Longtemps il chercha le moyen de se venger de ses bourreaux comme des siens et de leur dieu ingrat jusqu’au jour où il trouva un passage, le moyen de revenir …
RESUME
Les personnages arrivent à Ekbir par la route commerciale venant de la Velverdyva pour célébrer le festival de Chaudenoce et profiter de toutes les festivités qui y sont associées. Ekbir se tient là de l’autre côté du fleuve.
Rencontre 1 : Le Bac de Daryamazar
Le bac au confluent de la Tuflik et de la Blashikmund ne cesse d’aller et venir, le trafic est important à cette période. C’est sur ce bac que les personnages rencontrent un vieillard en pèlerinage pour Kalat- Kébir. Ce dernier entrevoit les signes d’Istus et voit en eux les héros qui vont pouvoir l’aider à comprendre ses songes. Il leur demande s’il peuvent aider un vieil homme à se rendre à Kalat-Kébir.

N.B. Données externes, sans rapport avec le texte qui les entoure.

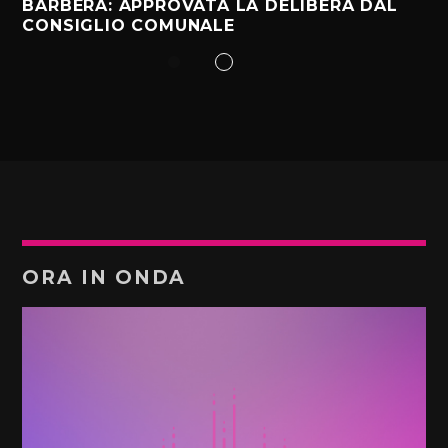
BARBERA: APPROVATA LA DELIBERA DAL
CONSIGLIO COMUNALE
ORA IN ONDA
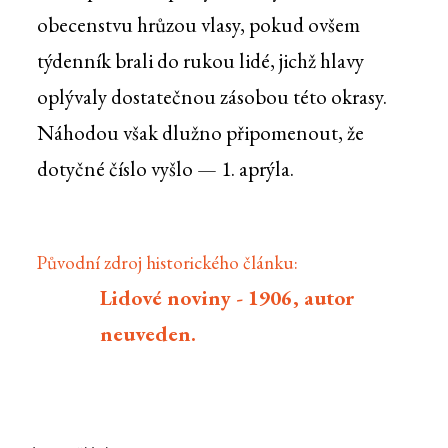
obecenstvu hrůzou vlasy, pokud ovšem
týdenník brali do rukou lidé, jichž hlavy
oplývaly dostatečnou zásobou této okrasy.
Náhodou však dlužno připomenout, že
dotyčné číslo vyšlo — 1. aprýla.
Původní zdroj historického článku:
Lidové noviny - 1906, autor
neuveden.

Rencontre 2 : La Stèle du Prophète
Pendant la nuit près d’une ancienne stèle du prophète il a de nouveau un songe et voit une tour au milieu d’une grande forêt. Il demande aux aventuriers de bien vouloir l’aider à se rendre jusqu’à Shankor. Les personnages traversent le pays en direction de l’Udgru. Ils ont le loisir d’entendre les rumeurs qui circulent à propos de la forêt. Le Doab et ses vignobles laisseront ensuite place au Mazrashan et ce qui s’en suit jusqu’au village de Talbeyir.
Rencontre 3 : Talbeyir
Le vieil homme mène les personnages jusqu’à un petit village bordant la forêt Udgru. Là, les personnages apprennent qu’on aurait vu d’étranges signes qui ne disent rien de bon dans les environs. Une courte enquête indique que quelque chose est là, dans la forêt.

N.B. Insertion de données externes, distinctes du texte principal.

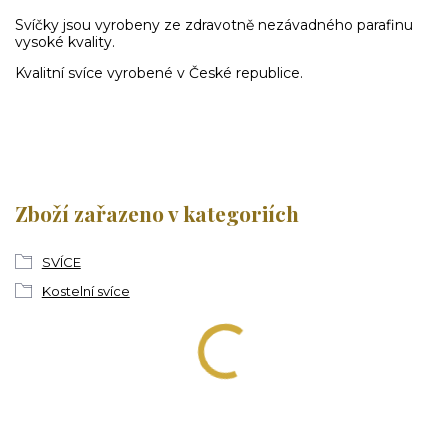
Svíčky jsou vyrobeny ze zdravotně nezávadného parafinu
vysoké kvality.
Kvalitní svíce vyrobené v České republice.
Zboží zařazeno v kategoriích
SVÍCE
Kostelní svíce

Rencontre 4 : La Vieille Sorcière
Sur les dires des villageois, une vieille sorcière vit dans la forêt et pourrait sans doute leur en dire davantage, mais gare, on dit que c’est une mangeuse d’enfants et qu’elle boit le sang des voyageurs ! Les personnages vont voir la sorcière qui peut leur confirmer l’existence d’une tour. Il est aussi néanmoins très évident que la sorcière est effectivement une mangeuse d’enfants !

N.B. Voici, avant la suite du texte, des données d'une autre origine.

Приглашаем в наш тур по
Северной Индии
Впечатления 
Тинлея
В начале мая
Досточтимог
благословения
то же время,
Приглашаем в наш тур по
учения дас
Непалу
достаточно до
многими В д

Rencontre 5 : Le Grand Bolet
Si les personnages libèrent l’étrange créature que la sorcière retient prisonnière, elle les mènera auprès des siens. L’homme champignon régnant sur cet étrange société sera reconnaissant et donnera de précieuses informations.
Rencontre 6 : Ruhk’shan
Ruhk’shan un ogre mage a été attiré par la présence d’un mal perceptible dans la tour et il rôde aux alentours en étudiant le phénomène. Il est accompagné d’une bande d’ogres (géants) indisciplinés qui s’en sont pris à un bûcheron du village voisin. Les personnages seront confrontés à la bande, Ruhk’shan possède de précieux documents sur ses observations de la tour.
Rencontre 7 : La Tour
La tour se dresse au milieu d’une étroite clairière, l’endroit est étrange. Les personnages s’introduisant dans la tour pourront rencontrer le fantôme de l’arrièrepetite- fille d’Artaxoës et la source du mal ayant fait apparition ici : l’ancien esprit de Seleb Kaal réincarné en kyton. Les aventuriers en apprendront davantage sur l’histoire d’Artaxoës. Ils trouveront aussi les restes de gardiens de la tour et les preuves du passage des guerriers des tribus qui furent repoussées au nord par la Horde d’Airain il y a un peu moins de trois cents ans.
Rencontre 8 : Par delà l’arche
Seleb Kaal a inscrit des phrases sur les murs de la salle haute. Ces phrases permettent d’activer l’arche et avec les indications découvertes sur la dépouille d’un guerrier paynim le pouvoir de la tour peut être invoqué. Il transporte les aventuriers dans une autre tour au nord dans les terres des Nomades du Tigre. Les personnages seront confrontés aux gardiens laissés derrière eux par les paynims des tribus qui formèrent la Horde implacable puis les Nomades du Tigre il y a longtemps. Ils comprendront alors comment la Horde avait autrefois échappée aux armées du Calife.
Epilogue et Image finale
Les personnages ont maintenant appris le fonctionnement des tours et de précieuses informations sur Artaxoës pour la suite de la série « Arcanes d’un autre temps ».